Saved data entries
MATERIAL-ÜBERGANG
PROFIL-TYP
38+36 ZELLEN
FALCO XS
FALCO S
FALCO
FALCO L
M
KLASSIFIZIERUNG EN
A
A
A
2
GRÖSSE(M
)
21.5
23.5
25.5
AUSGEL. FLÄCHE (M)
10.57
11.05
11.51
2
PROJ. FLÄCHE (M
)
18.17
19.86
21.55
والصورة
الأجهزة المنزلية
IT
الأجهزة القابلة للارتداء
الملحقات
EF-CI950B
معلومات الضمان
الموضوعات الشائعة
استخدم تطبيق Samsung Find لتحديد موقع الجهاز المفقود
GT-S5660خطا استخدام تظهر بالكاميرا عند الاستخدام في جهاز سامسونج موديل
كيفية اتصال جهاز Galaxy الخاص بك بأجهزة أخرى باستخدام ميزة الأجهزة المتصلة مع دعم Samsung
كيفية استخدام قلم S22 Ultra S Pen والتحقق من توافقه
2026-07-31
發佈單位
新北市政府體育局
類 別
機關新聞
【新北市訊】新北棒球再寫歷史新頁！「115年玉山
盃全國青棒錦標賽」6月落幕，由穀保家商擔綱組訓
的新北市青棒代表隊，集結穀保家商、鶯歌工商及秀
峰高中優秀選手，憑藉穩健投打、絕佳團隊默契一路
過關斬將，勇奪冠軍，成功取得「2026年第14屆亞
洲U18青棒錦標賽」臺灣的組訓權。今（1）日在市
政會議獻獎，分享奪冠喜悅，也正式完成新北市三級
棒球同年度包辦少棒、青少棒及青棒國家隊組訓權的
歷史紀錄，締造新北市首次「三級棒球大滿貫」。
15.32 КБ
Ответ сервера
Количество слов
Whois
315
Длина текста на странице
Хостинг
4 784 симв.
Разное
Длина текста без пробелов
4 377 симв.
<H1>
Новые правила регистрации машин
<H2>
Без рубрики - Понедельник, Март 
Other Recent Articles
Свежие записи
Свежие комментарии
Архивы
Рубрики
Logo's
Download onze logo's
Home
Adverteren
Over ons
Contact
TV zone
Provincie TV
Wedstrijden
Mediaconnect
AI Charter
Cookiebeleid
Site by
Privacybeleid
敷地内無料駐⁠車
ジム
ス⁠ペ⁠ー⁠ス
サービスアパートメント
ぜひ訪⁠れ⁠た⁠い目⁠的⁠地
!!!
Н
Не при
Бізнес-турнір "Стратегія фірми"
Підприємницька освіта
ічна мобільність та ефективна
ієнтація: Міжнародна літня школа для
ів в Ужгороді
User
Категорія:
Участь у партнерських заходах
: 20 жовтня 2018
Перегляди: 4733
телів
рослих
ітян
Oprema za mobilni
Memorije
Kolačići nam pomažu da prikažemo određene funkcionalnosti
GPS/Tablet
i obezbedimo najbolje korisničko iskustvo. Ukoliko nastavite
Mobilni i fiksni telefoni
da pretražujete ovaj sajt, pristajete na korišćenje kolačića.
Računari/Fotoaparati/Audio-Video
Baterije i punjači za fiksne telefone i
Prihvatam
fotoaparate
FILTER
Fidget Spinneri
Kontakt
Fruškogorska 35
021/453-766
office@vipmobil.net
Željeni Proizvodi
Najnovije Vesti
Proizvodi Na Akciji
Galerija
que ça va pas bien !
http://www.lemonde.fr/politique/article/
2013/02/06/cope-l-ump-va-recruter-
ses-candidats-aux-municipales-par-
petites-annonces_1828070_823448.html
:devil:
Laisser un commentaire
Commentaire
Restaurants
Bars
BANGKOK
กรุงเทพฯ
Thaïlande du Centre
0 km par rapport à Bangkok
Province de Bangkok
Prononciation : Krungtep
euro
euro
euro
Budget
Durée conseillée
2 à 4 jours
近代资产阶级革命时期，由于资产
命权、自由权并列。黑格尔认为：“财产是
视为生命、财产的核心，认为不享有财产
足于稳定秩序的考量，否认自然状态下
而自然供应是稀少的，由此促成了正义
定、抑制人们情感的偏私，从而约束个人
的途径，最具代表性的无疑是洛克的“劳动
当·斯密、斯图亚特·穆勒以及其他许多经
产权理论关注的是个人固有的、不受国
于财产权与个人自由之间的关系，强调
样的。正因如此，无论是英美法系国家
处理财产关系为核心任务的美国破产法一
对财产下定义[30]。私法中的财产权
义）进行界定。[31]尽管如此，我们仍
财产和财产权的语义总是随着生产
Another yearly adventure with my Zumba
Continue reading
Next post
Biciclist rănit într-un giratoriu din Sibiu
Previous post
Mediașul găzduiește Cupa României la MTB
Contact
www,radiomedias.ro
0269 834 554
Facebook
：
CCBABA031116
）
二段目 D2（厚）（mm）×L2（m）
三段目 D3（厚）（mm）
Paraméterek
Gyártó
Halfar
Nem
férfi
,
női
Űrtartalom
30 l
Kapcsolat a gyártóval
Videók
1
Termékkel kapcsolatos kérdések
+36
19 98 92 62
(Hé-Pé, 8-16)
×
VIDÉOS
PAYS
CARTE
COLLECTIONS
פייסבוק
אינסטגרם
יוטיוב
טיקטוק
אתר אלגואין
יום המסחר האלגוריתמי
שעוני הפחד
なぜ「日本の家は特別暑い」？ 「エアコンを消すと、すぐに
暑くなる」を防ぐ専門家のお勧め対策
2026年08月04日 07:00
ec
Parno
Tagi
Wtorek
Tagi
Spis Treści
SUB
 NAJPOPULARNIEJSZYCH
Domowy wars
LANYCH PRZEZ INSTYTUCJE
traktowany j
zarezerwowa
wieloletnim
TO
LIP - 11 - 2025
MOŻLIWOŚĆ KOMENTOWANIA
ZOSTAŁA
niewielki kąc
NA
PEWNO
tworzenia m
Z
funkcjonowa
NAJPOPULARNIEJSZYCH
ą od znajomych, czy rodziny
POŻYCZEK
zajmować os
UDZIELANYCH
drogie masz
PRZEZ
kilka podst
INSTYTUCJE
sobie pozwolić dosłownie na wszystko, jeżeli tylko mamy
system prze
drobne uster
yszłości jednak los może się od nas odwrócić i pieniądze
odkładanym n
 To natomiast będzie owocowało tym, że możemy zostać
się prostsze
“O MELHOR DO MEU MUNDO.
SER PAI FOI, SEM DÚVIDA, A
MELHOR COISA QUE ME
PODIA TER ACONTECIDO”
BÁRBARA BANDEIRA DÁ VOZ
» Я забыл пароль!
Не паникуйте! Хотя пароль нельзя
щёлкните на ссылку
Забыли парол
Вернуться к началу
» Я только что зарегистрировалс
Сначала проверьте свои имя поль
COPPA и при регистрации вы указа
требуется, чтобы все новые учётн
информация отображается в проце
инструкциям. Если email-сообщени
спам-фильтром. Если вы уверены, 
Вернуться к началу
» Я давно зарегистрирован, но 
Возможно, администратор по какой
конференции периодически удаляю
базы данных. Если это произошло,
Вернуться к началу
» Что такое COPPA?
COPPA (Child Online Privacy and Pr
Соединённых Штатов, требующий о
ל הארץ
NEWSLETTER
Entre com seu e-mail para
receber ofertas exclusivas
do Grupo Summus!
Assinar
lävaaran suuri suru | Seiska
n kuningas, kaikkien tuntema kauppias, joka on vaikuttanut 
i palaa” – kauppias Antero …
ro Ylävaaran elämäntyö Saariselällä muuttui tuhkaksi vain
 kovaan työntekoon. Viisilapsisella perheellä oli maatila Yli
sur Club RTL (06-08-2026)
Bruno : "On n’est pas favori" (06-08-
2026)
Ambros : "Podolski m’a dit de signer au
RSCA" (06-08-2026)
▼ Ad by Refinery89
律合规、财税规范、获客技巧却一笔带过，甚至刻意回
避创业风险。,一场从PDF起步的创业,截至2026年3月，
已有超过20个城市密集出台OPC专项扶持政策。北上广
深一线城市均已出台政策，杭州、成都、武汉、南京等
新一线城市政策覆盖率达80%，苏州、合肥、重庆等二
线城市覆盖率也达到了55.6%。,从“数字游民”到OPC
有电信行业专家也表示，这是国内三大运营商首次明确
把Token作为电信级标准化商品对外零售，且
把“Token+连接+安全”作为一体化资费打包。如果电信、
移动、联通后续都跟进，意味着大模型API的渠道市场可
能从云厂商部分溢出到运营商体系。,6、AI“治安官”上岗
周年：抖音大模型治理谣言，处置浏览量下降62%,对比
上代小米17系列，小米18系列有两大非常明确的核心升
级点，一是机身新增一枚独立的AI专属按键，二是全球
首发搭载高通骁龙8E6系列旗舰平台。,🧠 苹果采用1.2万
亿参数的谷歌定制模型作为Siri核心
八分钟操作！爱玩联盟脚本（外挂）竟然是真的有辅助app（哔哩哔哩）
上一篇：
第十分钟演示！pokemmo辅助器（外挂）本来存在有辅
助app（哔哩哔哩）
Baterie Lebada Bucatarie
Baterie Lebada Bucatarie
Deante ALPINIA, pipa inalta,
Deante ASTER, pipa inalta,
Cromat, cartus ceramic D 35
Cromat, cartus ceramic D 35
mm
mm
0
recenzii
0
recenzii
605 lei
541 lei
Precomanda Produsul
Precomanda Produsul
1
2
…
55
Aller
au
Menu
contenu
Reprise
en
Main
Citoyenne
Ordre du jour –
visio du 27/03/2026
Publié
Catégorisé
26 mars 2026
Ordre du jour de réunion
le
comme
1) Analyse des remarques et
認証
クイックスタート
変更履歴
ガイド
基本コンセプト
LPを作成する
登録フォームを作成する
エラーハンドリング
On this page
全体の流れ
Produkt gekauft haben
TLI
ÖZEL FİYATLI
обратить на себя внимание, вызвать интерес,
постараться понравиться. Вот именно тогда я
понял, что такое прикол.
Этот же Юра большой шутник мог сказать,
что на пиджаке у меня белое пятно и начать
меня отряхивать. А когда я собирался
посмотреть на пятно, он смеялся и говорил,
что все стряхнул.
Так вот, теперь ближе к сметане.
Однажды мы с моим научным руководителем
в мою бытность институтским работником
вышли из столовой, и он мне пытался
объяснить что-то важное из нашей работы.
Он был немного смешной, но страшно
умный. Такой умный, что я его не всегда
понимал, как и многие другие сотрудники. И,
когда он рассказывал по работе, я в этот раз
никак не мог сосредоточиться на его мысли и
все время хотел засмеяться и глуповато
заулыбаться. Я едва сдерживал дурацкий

- [WORK TASK]
Reproduce the lines of the items unchanged, beginning at the very first line and stopping after the line that contains "معلومات الضمان".

- [FINISHED EXERCISE]
MATERIAL-ÜBERGANG
PROFIL-TYP
38+36 ZELLEN
FALCO XS
FALCO S
FALCO
FALCO L
M
KLASSIFIZIERUNG EN
A
A
A
2
GRÖSSE(M
)
21.5
23.5
25.5
AUSGEL. FLÄCHE (M)
10.57
11.05
11.51
2
PROJ. FLÄCHE (M
)
18.17
19.86
21.55
والصورة
الأجهزة المنزلية
IT
الأجهزة القابلة للارتداء
الملحقات
EF-CI950B
معلومات الضمان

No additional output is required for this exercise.